# Ruby's terrain



## harrigab (Aug 21, 2011)

this is the kind of ground Ruby loves working, it was a driven shoot where we were trying to push birds over guns, this was the start of the drive so not many birds although a few snipe were flushed during this vid, I was too busy making sure I didn't fall down a pot hall to catch them on camera though ha ha!

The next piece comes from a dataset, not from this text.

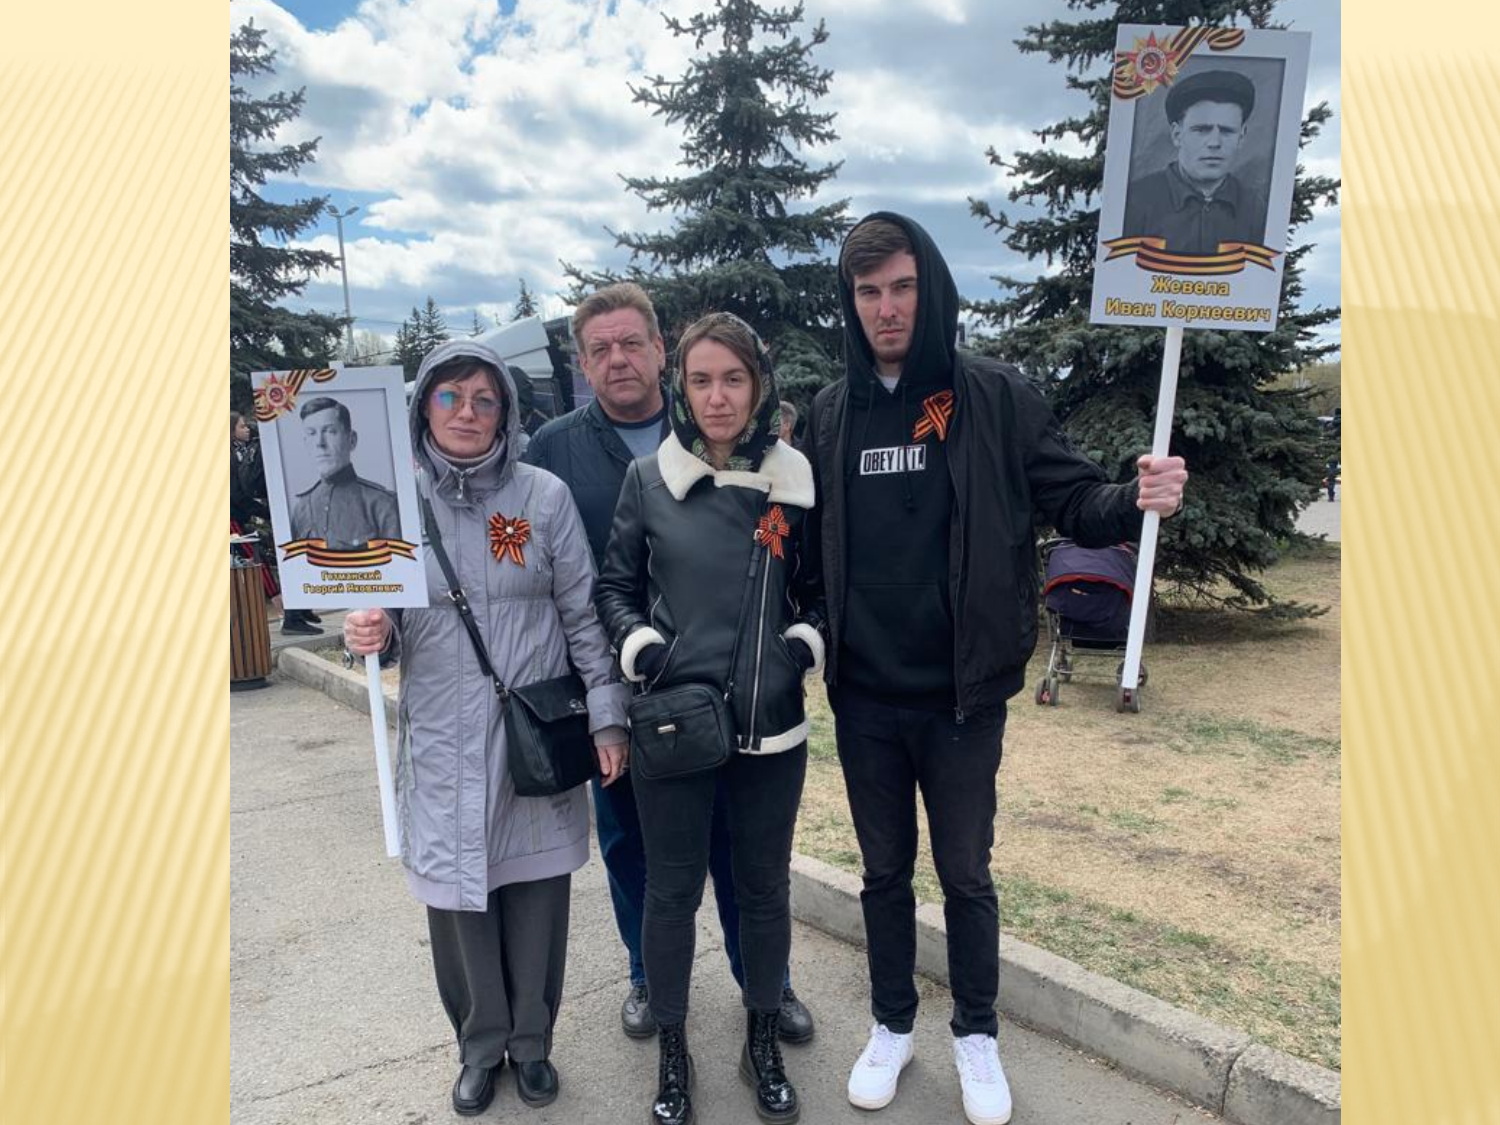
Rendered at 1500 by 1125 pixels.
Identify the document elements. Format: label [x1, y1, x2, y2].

picture [229, 0, 1341, 1125]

http://www.youtube.com/watch?v=RsentIEFwS8&feature=youtu.be


----------



## R E McCraith (Nov 24, 2011)

What a GREAT field - 4 a pointer this is heaVen - PIKE & I post under HUNTING - This is what VVe do in season - 4 the forum members that do NOT put the PUP on birds _ missing so MUCH !!!!!!


----------



## harrigab (Aug 21, 2011)

this is where the guns where lined out at the end of the drive


----------



## Rudy (Oct 12, 2012)

With the correct Spread of Blockers all about 25 yards apart the correct Mate or mates on the push and Lead bird Dog Driver  

We funnel them Birdies to or just before the Tree Line 

and that's where We make them make there last stand and stack ;D

They release or fly they die

Nice Video and Nice Picture Mate ;D

That's the last stand 

This is white Heaven on earth on Roids ;D


----------